==== Text block ====

Fresh Ferguson protests born of distrust, fueled by resolve

New protests broke out in Ferguson, Mo., Tuesday night after a memorial for Michael Brown caught fire. They point to the town's peculiar power dynamic.

David Carson/St. Louis Post-Dispatch/AP
A man tends to a new teddy bear memorial on Tuesday in Ferguson, Mo., near the spot of where Michael Brown was shot by Ferguson police officer Darren Wilson on Aug. 9. The original teddy bear memorial was destroyed by fire earlier Tuesday morning.

Tuesday night, some 200 protesters on West Florissant Avenue again pushed Ferguson, Mo., over the edge of anger and into looting, rock-throwing, and arrests. 

At the same time several miles away, the members of the Ferguson City Council were wrestling with the very decisions that some say have pushed members of the city’s black community into believing that they have no choice but to loot, throw rocks, and be arrested. 

This time, Ferguson erupted over a fire. One of the three makeshift memorials for Michael Brown, the unarmed black teenager killed by a white cop last month, caught fire Tuesday.

The immediate reaction of some residents was suspicion. “We know it wasn’t an accident,” one protester told KSDK-TV.

That suspicion speaks to a deep distrust that spilled over but did not begin with Mr. Brown’s shooting. The actions of the city council started to address those deeper causes Tuesday. 

But in Ferguson, where the town officials are nearly all white, and the population is nearly 70 percent black, the dynamic of power is peculiar, says Pamela Oliver, who studies social and protest movements at the University of Wisconsin in Madison.

She likens it to the dynamic of an occupied territory, with a breakdown in trust between the governing and the governed. Tuesday night showed that the city’s African-Americans are “fighting back,” and the city’s white power structure should take note, says Professor Oliver. 

“It’s long been known that people often endure oppression, and the moment of standing up is not necessarily that the oppression has shifted, it’s rather some sort of signal that, 'Now is the time,' " she says.

Ferguson’s municipal court system, which provides millions to the city’s general revenue, included a fee and fine system that resulted in small tickets growing exponentially into major expenses that many people couldn’t pay, thus raising the specter of possible jail time. Minorities also felt they were disproportionately targeted by police. 

On Tuesday, the council capped the total percentage of court fines that can go into the general fund at 15 percent and changed the fee and fine system. But it also put aside a proposal to establish a civilian oversight committee for the police department.  

In late August, Ferguson Mayor James Knowles, who is white, told MSNBC that “there’s not a racial divide” in Ferguson and added, “that is the perspective of all residents in our city, absolutely.”

==== The data ====

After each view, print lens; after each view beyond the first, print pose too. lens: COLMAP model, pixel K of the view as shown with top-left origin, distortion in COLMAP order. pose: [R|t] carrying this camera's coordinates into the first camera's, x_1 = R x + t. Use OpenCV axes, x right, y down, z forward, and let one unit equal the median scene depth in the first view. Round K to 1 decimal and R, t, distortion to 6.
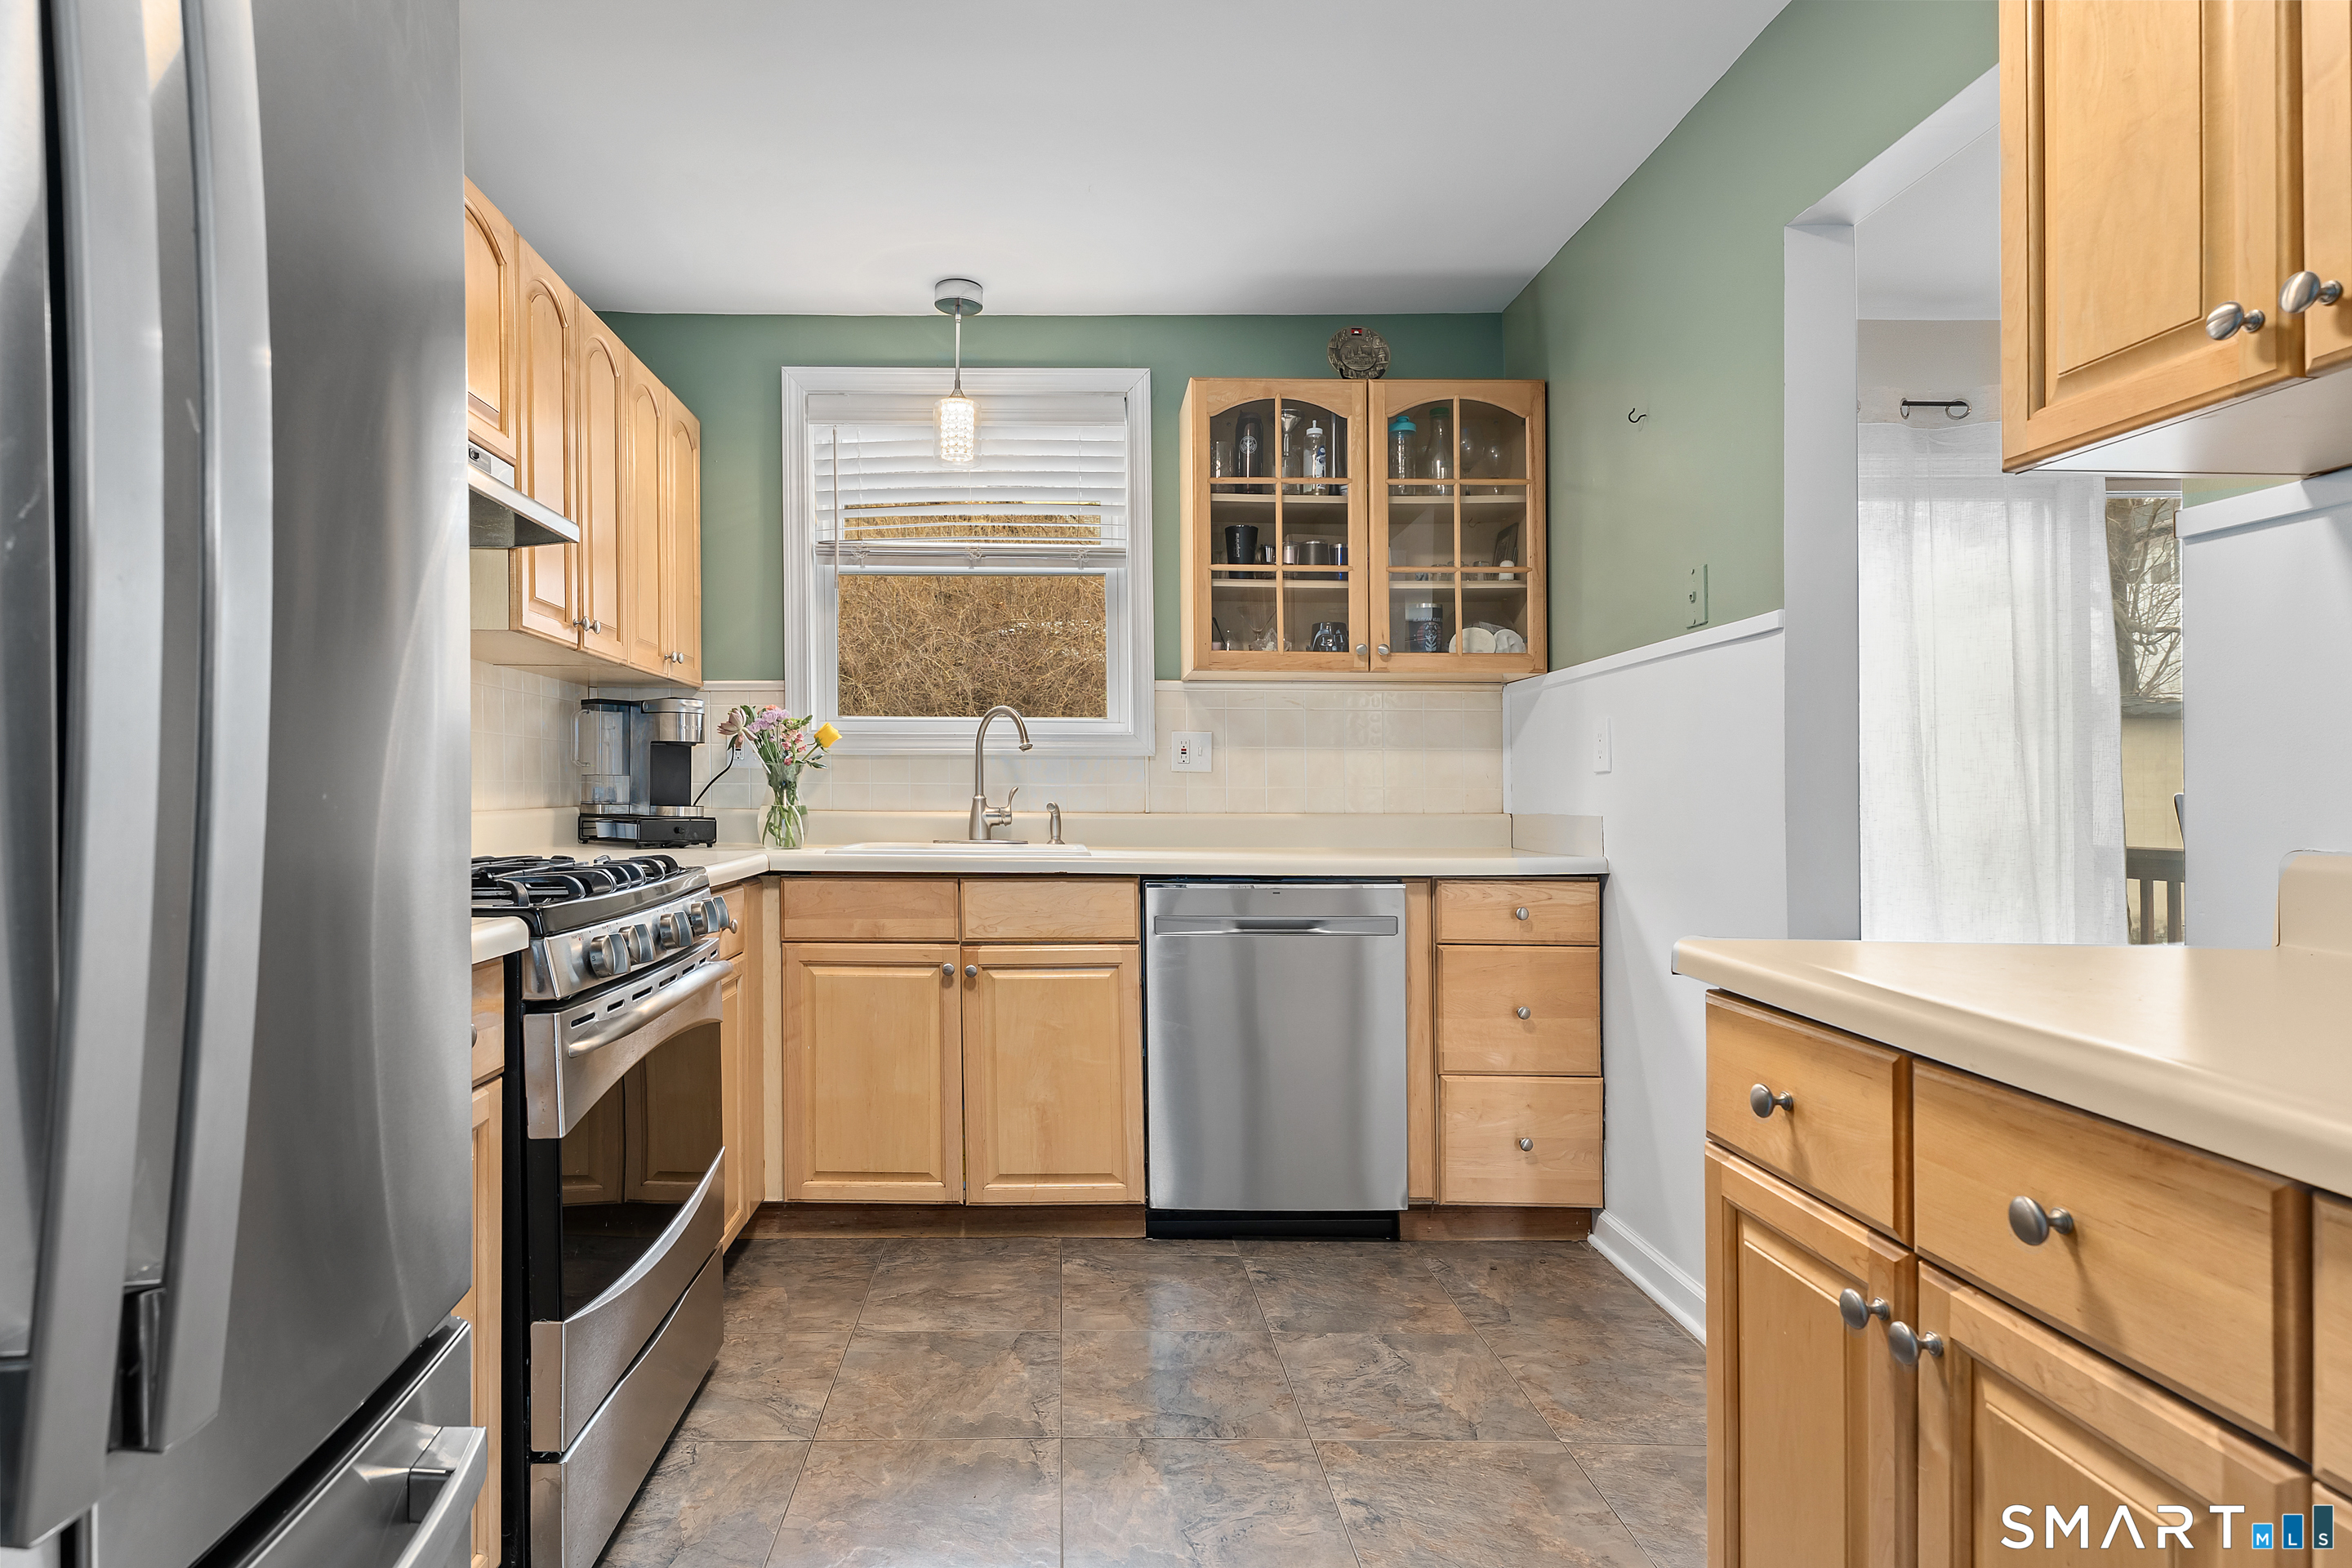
lens RADIAL K [[1228.1, 0, 1178.8], [0, 1228.1, 872.9], [0, 0, 1]] dist [0.000704, -0.000075]
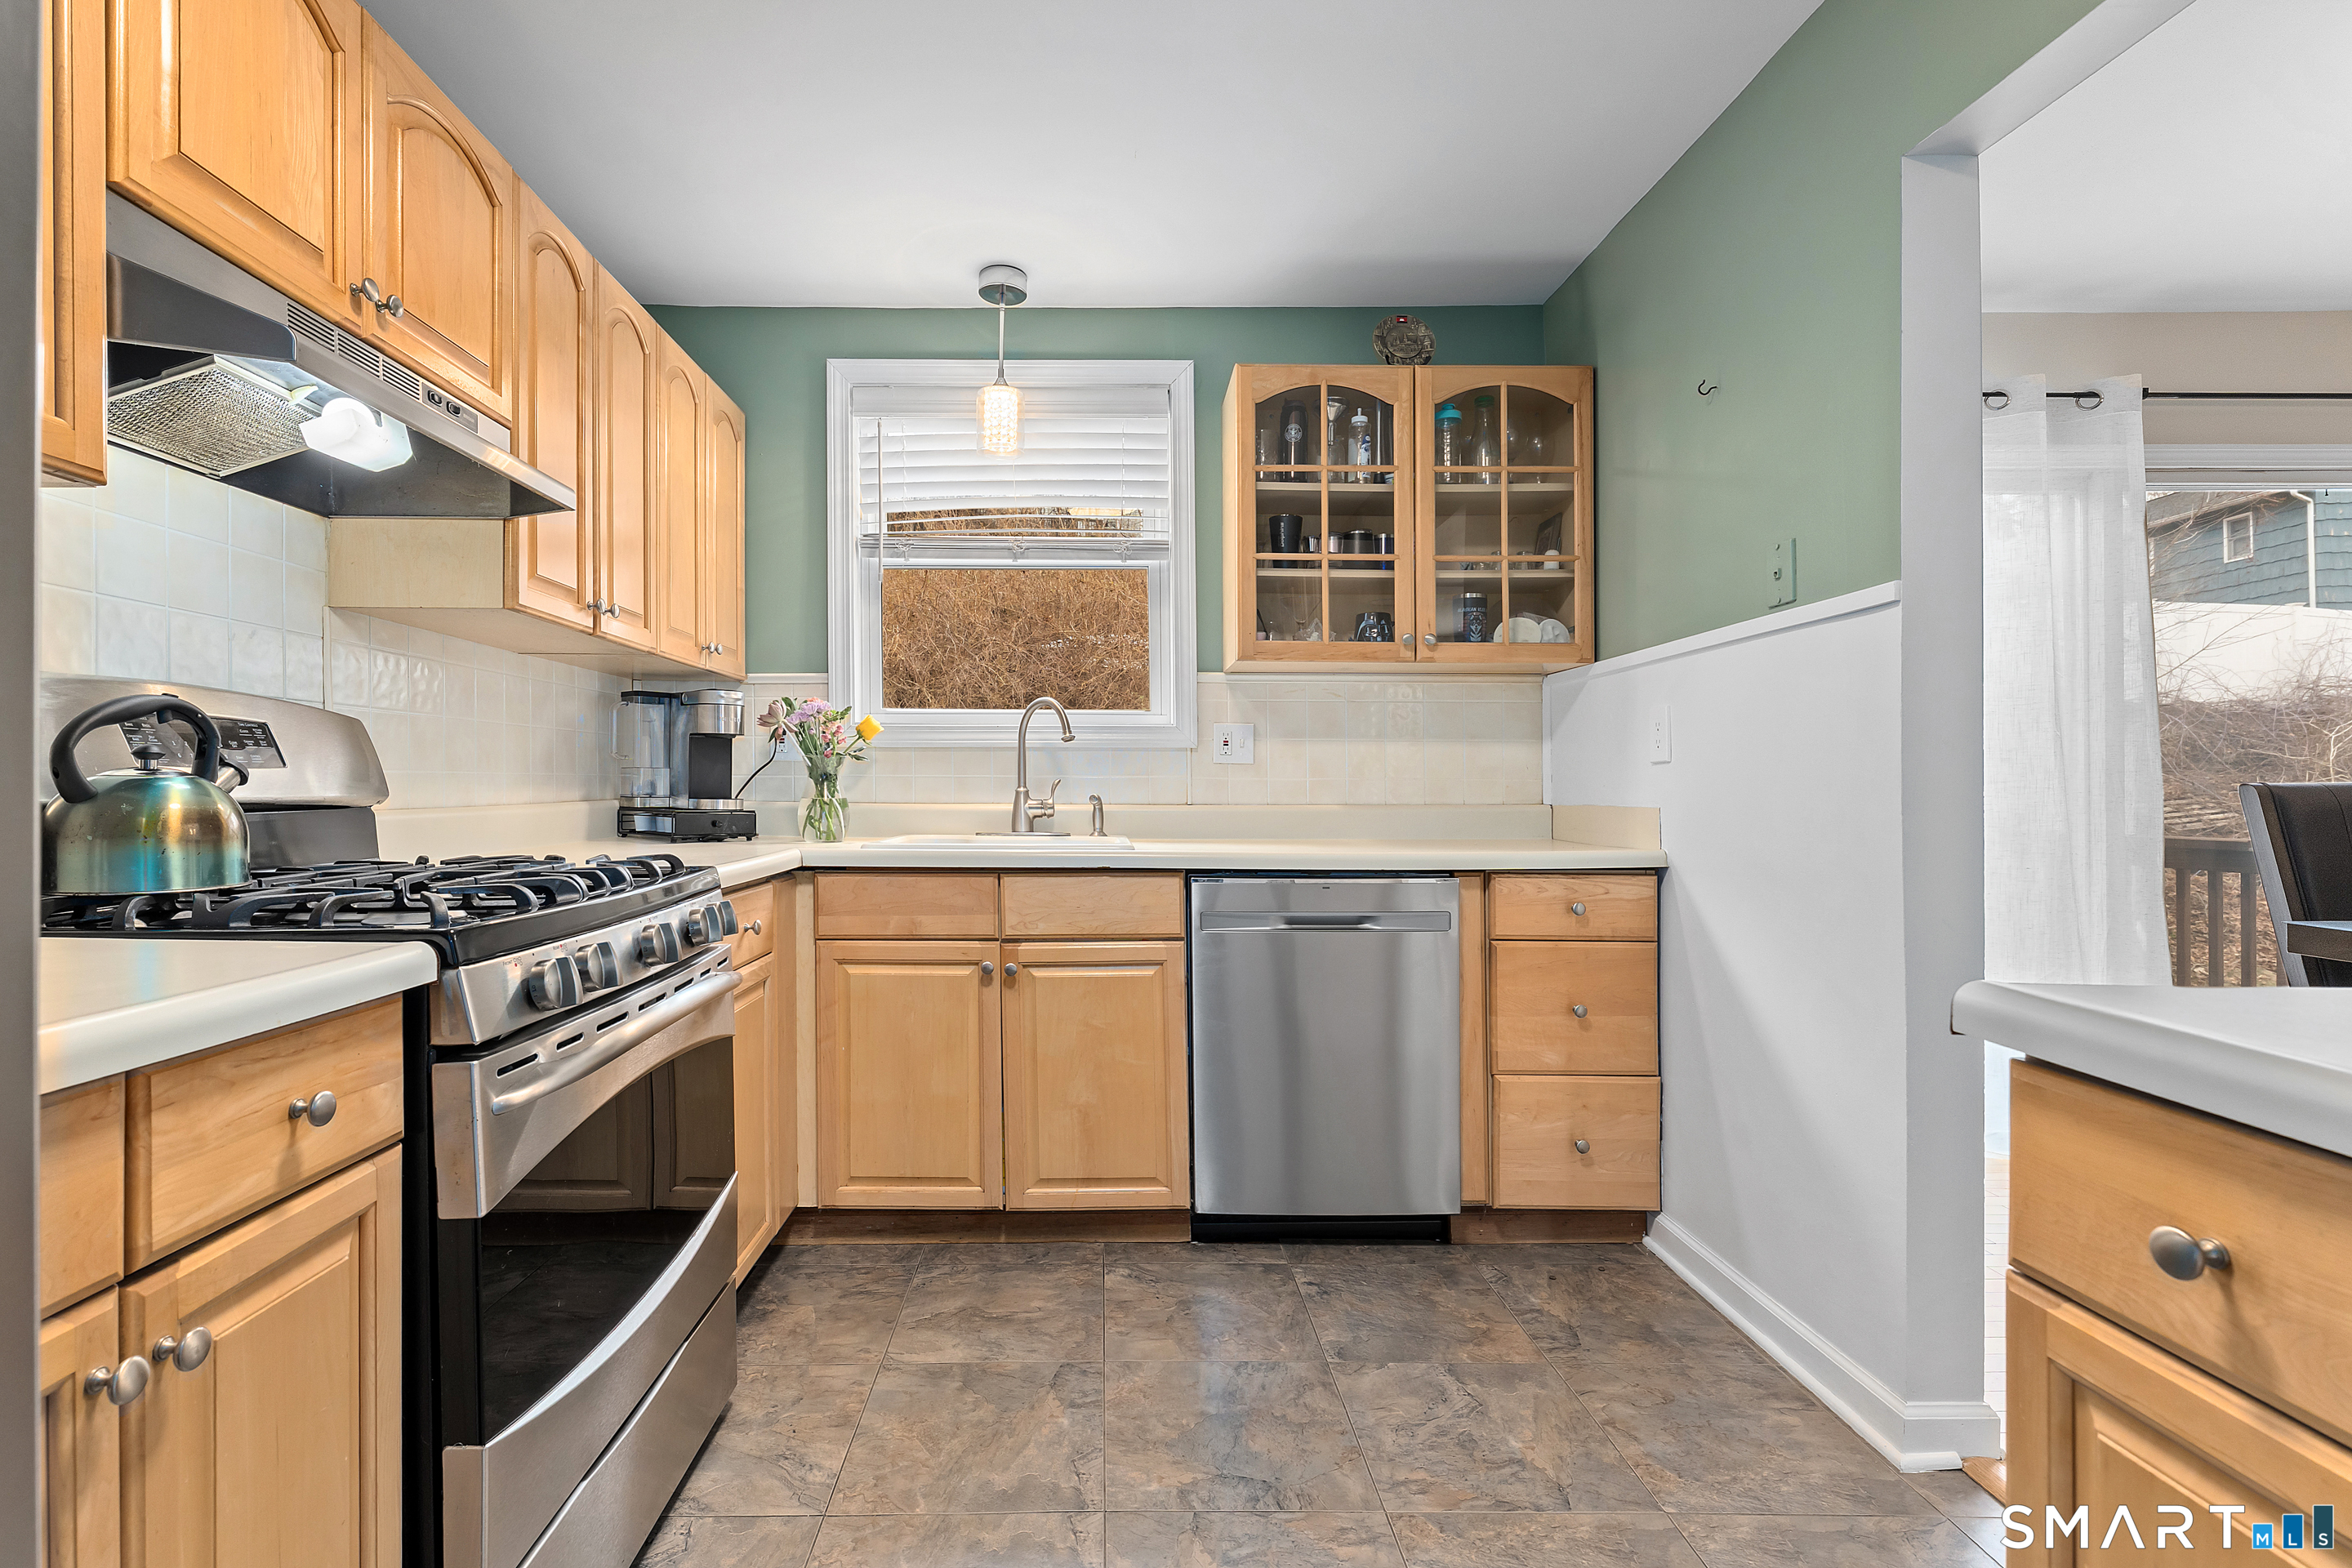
lens RADIAL K [[1065.2, 0, 1173.2], [0, 1065.2, 841.3], [0, 0, 1]] dist [-0.000318, 0.000074]
pose [[0.999562, -0.000528, -0.029575, -0.016523], [0.000162, 0.999924, -0.012353, -0.010139], [0.029579, 0.012343, 0.999486, 0.162201]]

====

In two sentences, summarize the article on the Ferguson protests. None of the data is needed for the work here.

New protests with looting, rock-throwing and arrests broke out in Ferguson, Mo., Tuesday night after one of the memorials for Michael Brown caught fire, reflecting a deep distrust that Pamela Oliver, who studies social and protest movements, likens to the dynamic of an occupied territory. The same day, the Ferguson City Council capped the share of court fines that can go into the general fund at 15 percent and changed the fee and fine system, but put aside a proposal for a civilian oversight committee for the police department.